Copper: Market Top?
Copper, the metal with the Ph. D. in economics, has retreated some 12% over the last 4 weeks. Possible causes include: 1) slowing economic growth; 2) withdrawal of stimulus money worldwide especially in China; 3) supply demand imbalances; and 4) bubble dynamics that has seen excessive speculation in the metal.
Now this article courtesy of Bloomberg and Trader Mark at FundMyMutualFund blog: "Copper Market Set For 'Catastrophe', says Threlkeld." David Threlkeld is president of metals trader Resolved, Inc, and apparently he gained notoriety in 1996 by calling the top in copper.
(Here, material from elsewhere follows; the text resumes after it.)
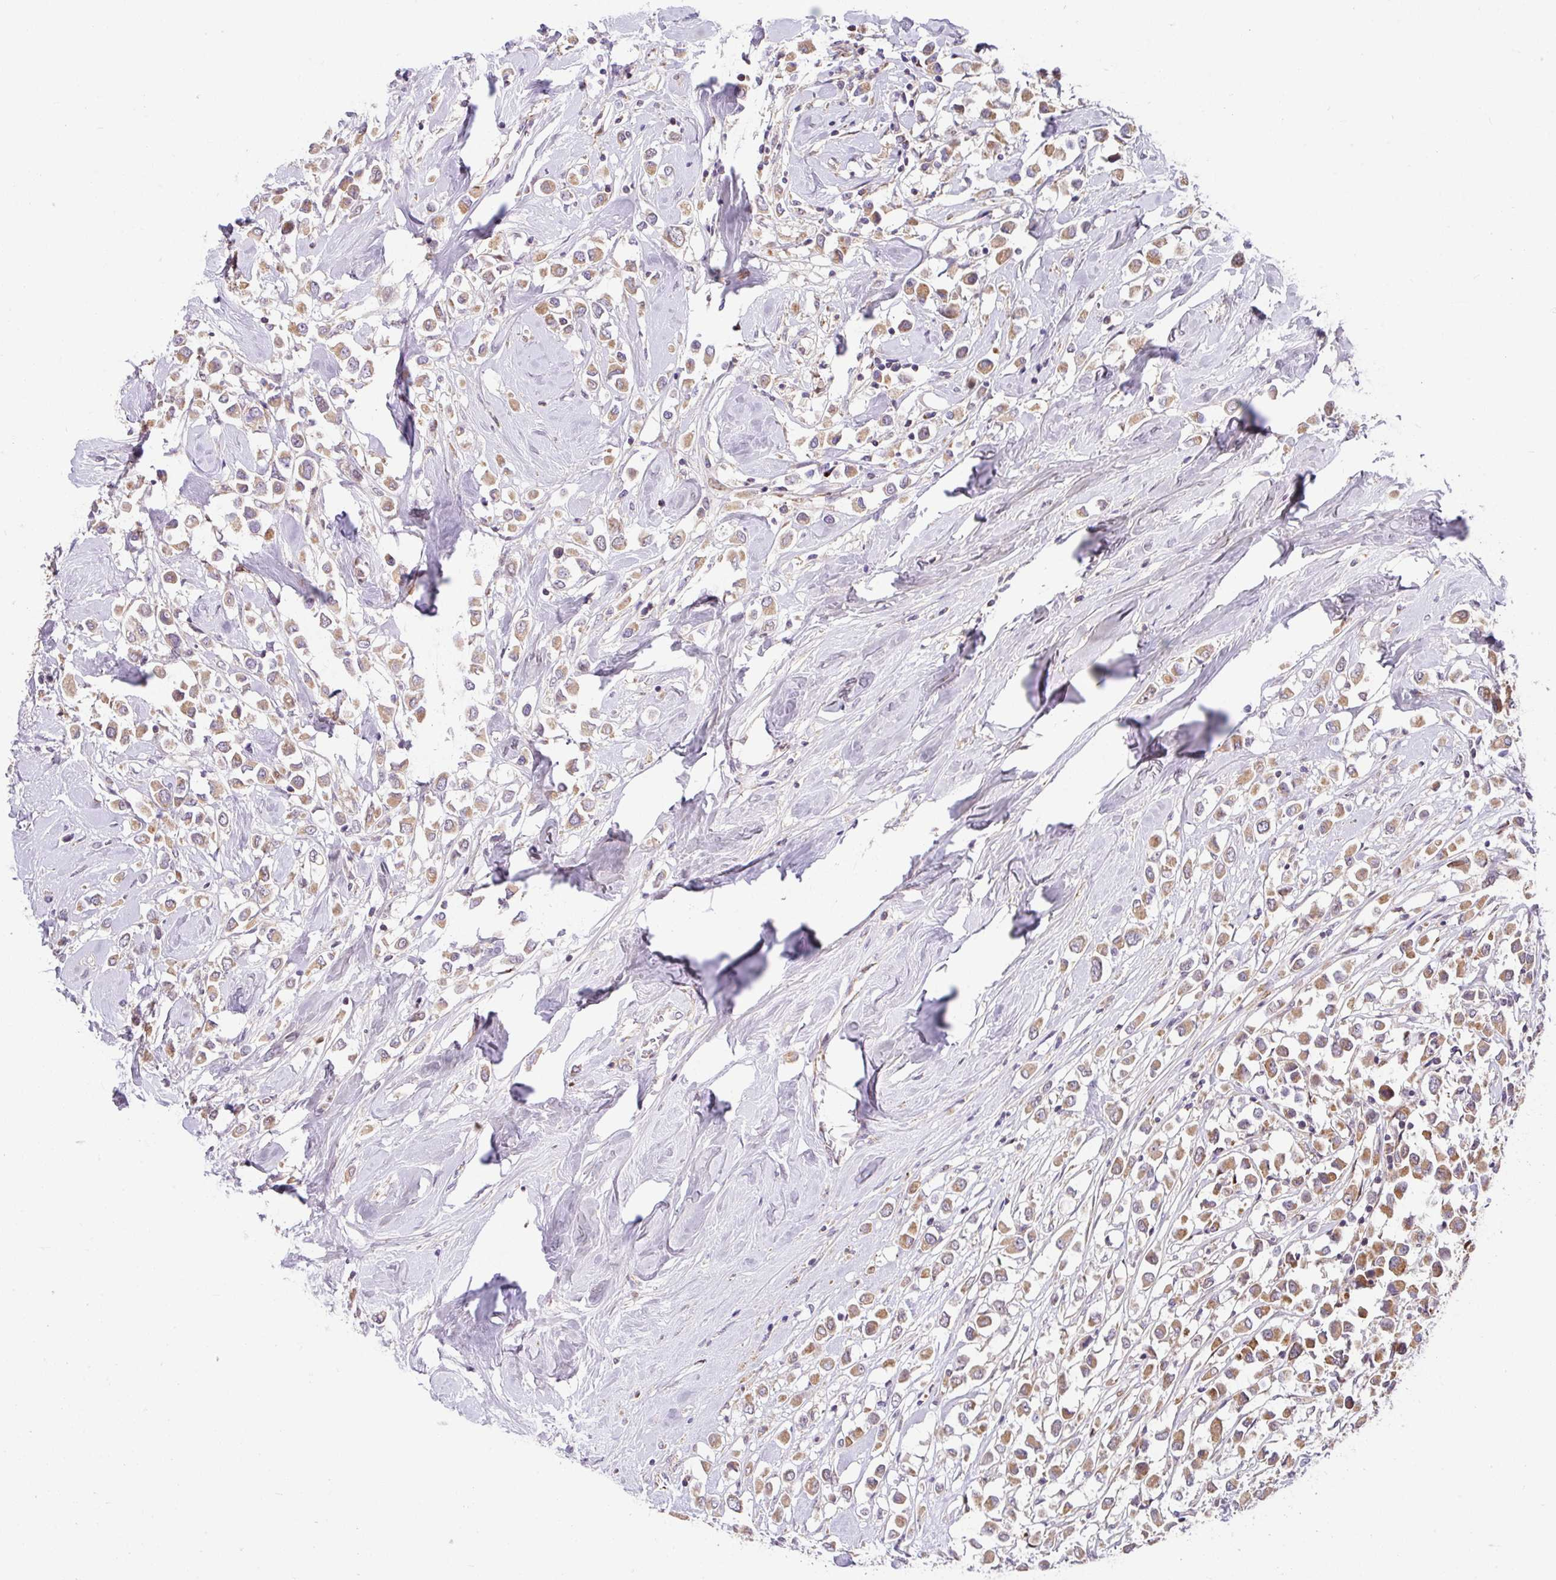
{"staining": {"intensity": "moderate", "quantity": ">75%", "location": "cytoplasmic/membranous"}, "tissue": "breast cancer", "cell_type": "Tumor cells", "image_type": "cancer", "snomed": [{"axis": "morphology", "description": "Duct carcinoma"}, {"axis": "topography", "description": "Breast"}], "caption": "Tumor cells demonstrate medium levels of moderate cytoplasmic/membranous expression in about >75% of cells in breast cancer (invasive ductal carcinoma).", "gene": "SARS2", "patient": {"sex": "female", "age": 61}}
He believes that similar dynamics - excessive supply and speculation -- exist in the current copper market that could lead to prices dropping over 50% from the current levels.
Possible? Anything is possible. So let's look at the technical picture to see what is really going on.
Figure 1 is a weekly chart of a continuous copper contract (symbol: @HG.C) stretching back to 1989. The indicator in the lower panel measures the number of negative divergence bars occurring between price and an oscillator that measures that price action. As we have shown many times before (see this link and this link) across multiple markets, a clustering of negative divergence bars implies slowing price momentum. Often, a cluster of negative divergence bars is a technical finding seen at market tops, but it doesn't have to be part of every market top. In any case, we now have a clustering of negative divergence bars, and this technical pattern was also seen at the 1996 top in copper that Mr. Threlkeld references.
Figure 1. Copper/ weekly
Figure 2 is another weekly chart of a continuous copper contract. Key pivot points are designated on the chart by the teal dots within the black dots; normal pivot points are in red and teal. Key pivot points are special pivot points as they are a pivot point low occurring at a time when investor sentiment towards an asset is bearish. Typically, these price levels are an area of strong buying or selling that result in either support or resistance.
Figure 2. Copper/ weekly
The key pivot point at 3.0998 should have been support, but copper broke through this level and this area is now resistance. The next area of support comes in at 2.6299, and this also coincides with a rising trend line. This is about 12% below the current price.
Price dynamics or how price "should" behave would suggest that a bounce should occur. If this were to happen, then one could envision a head and shoulders topping pattern forming on the chart.
In sum, Mr. Threlkeld's "call" seems plausible. Technically, the warning signs are present. It seems likely that if such a scenario plays out, it will be months in the making.